TASK OBJECTIVE
Reproduce the listing below from the line with "der Mini-One-Stop-Shop (MOSS)" to the line with "Richard Dean Anderson am", both lines included, character for character, minus any pictures.
"""
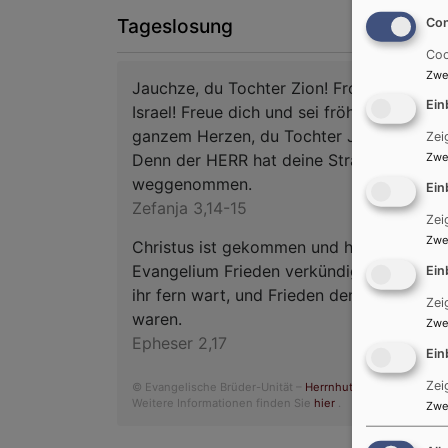
Tageslosung
Con
Coo
Zwe
Jauchze, du Tochter Zion! Frohlocke,
Ein
Israel! Freue dich und sei fröhlich von
ganzem Herzen, du Tochter Jerusalem!
Zei
Denn der HERR hat deine Strafe
Zwe
weggenommen.
Ein
Zefanja 3,14-15
Zei
Zwe
Christus ist gekommen und hat im
Evangelium Frieden verkündigt euch, die
Ein
ihr fern wart, und Frieden denen, die nahe
Zei
waren.
Zwe
Epheser 2,17
Ein
Zei
© Evangelische Brüder-Unität –
Herrnhuter Brüdergemein
Weitere Informationen finden Sie
hier
.
Zwe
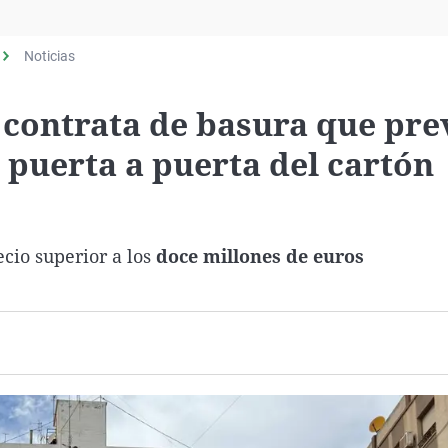
Virales
Televisión
Noticias
Elecciones
 contrata de basura que pre
 puerta a puerta del cartón
cio superior a los
doce millones de euros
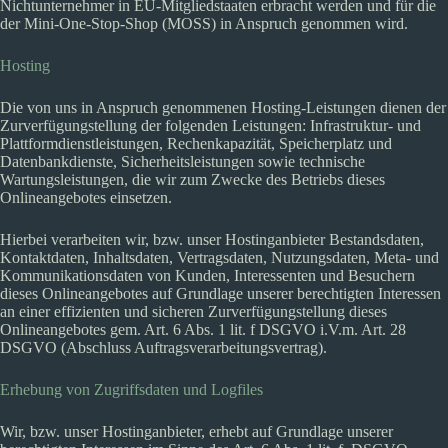
Nichtunternehmer in EU-Mitgliedstaaten erbracht werden und für die
der Mini-One-Stop-Shop (MOSS) in Anspruch genommen wird.
Hosting
Die von uns in Anspruch genommenen Hosting-Leistungen dienen der
Zurverfügungstellung der folgenden Leistungen: Infrastruktur- und
Plattformdienstleistungen, Rechenkapazität, Speicherplatz und
Datenbankdienste, Sicherheitsleistungen sowie technische
Wartungsleistungen, die wir zum Zwecke des Betriebs dieses
Onlineangebotes einsetzen.
Hierbei verarbeiten wir, bzw. unser Hostinganbieter Bestandsdaten,
Kontaktdaten, Inhaltsdaten, Vertragsdaten, Nutzungsdaten, Meta- und
Kommunikationsdaten von Kunden, Interessenten und Besuchern
dieses Onlineangebotes auf Grundlage unserer berechtigten Interessen
an einer effizienten und sicheren Zurverfügungstellung dieses
Onlineangebotes gem. Art. 6 Abs. 1 lit. f DSGVO i.V.m. Art. 28
DSGVO (Abschluss Auftragsverarbeitungsvertrag).
Erhebung von Zugriffsdaten und Logfiles
Wir, bzw. unser Hostinganbieter, erhebt auf Grundlage unserer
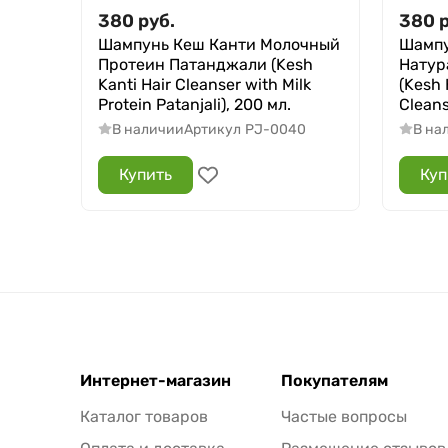
380
руб.
380
Шампунь Кеш Канти Молочный
Шампу
Протеин Патанджали (Kesh
Натур
Kanti Hair Cleanser with Milk
(Kesh 
Protein Patanjali), 200 мл.
Cleans
В наличии
Артикул
PJ-0040
В на
Купить
Куп
Интернет-магазин
Покупателям
Каталог товаров
Частые вопросы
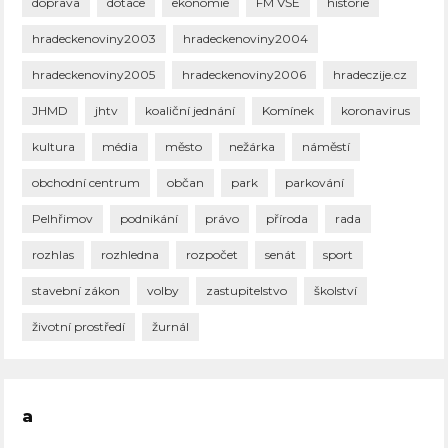
doprava
dotace
ekonomie
FM VŠE
historie
hradeckenoviny2003
hradeckenoviny2004
hradeckenoviny2005
hradeckenoviny2006
hradeczije.cz
JHMD
jhtv
koaliční jednání
Komínek
koronavirus
kultura
média
město
nežárka
náměstí
obchodní centrum
občan
park
parkování
Pelhřimov
podnikání
právo
příroda
rada
rozhlas
rozhledna
rozpočet
senát
sport
stavební zákon
volby
zastupitelstvo
školství
životní prostředí
žurnál
a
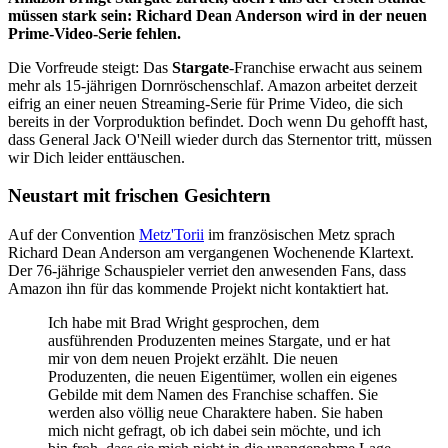
müssen stark sein: Richard Dean Anderson wird in der neuen
Prime-Video-Serie fehlen.
Die Vorfreude steigt: Das
Stargate
-Franchise erwacht aus seinem
mehr als 15-jährigen Dornröschenschlaf. Amazon arbeitet derzeit
eifrig an einer neuen Streaming-Serie für Prime Video, die sich
bereits in der Vorproduktion befindet. Doch wenn Du gehofft hast,
dass General Jack O'Neill wieder durch das Sternentor tritt, müssen
wir Dich leider enttäuschen.
Neustart mit frischen Gesichtern
Auf der Convention
Metz'Torii
im französischen Metz sprach
Richard Dean Anderson am vergangenen Wochenende Klartext.
Der 76-jährige Schauspieler verriet den anwesenden Fans, dass
Amazon ihn für das kommende Projekt nicht kontaktiert hat.
Ich habe mit Brad Wright gesprochen, dem
ausführenden Produzenten meines Stargate, und er hat
mir von dem neuen Projekt erzählt. Die neuen
Produzenten, die neuen Eigentümer, wollen ein eigenes
Gebilde mit dem Namen des Franchise schaffen. Sie
werden also völlig neue Charaktere haben. Sie haben
mich nicht gefragt, ob ich dabei sein möchte, und ich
"""
RESPONSE BELOW
der Mini-One-Stop-Shop (MOSS) in Anspruch genommen wird.
Hosting
Die von uns in Anspruch genommenen Hosting-Leistungen dienen der
Zurverfügungstellung der folgenden Leistungen: Infrastruktur- und
Plattformdienstleistungen, Rechenkapazität, Speicherplatz und
Datenbankdienste, Sicherheitsleistungen sowie technische
Wartungsleistungen, die wir zum Zwecke des Betriebs dieses
Onlineangebotes einsetzen.
Hierbei verarbeiten wir, bzw. unser Hostinganbieter Bestandsdaten,
Kontaktdaten, Inhaltsdaten, Vertragsdaten, Nutzungsdaten, Meta- und
Kommunikationsdaten von Kunden, Interessenten und Besuchern
dieses Onlineangebotes auf Grundlage unserer berechtigten Interessen
an einer effizienten und sicheren Zurverfügungstellung dieses
Onlineangebotes gem. Art. 6 Abs. 1 lit. f DSGVO i.V.m. Art. 28
DSGVO (Abschluss Auftragsverarbeitungsvertrag).
Erhebung von Zugriffsdaten und Logfiles
Wir, bzw. unser Hostinganbieter, erhebt auf Grundlage unserer
380
руб.
380
Шампунь Кеш Канти Молочный
Шампу
Протеин Патанджали (Kesh
Натур
Kanti Hair Cleanser with Milk
(Kesh 
Protein Patanjali), 200 мл.
Cleans
В наличии
Артикул
PJ-0040
В на
Купить
Куп
Интернет-магазин
Покупателям
Каталог товаров
Частые вопросы
doprava
dotace
ekonomie
FM VŠE
historie
hradeckenoviny2003
hradeckenoviny2004
hradeckenoviny2005
hradeckenoviny2006
hradeczije.cz
JHMD
jhtv
koaliční jednání
Komínek
koronavirus
kultura
média
město
nežárka
náměstí
obchodní centrum
občan
park
parkování
Pelhřimov
podnikání
právo
příroda
rada
rozhlas
rozhledna
rozpočet
senát
sport
stavební zákon
volby
zastupitelstvo
školství
životní prostředí
žurnál
a
müssen stark sein: Richard Dean Anderson wird in der neuen
Prime-Video-Serie fehlen.
Die Vorfreude steigt: Das
Stargate
-Franchise erwacht aus seinem
mehr als 15-jährigen Dornröschenschlaf. Amazon arbeitet derzeit
eifrig an einer neuen Streaming-Serie für Prime Video, die sich
bereits in der Vorproduktion befindet. Doch wenn Du gehofft hast,
dass General Jack O'Neill wieder durch das Sternentor tritt, müssen
wir Dich leider enttäuschen.
Neustart mit frischen Gesichtern
Auf der Convention
Metz'Torii
im französischen Metz sprach
Richard Dean Anderson am vergangenen Wochenende Klartext.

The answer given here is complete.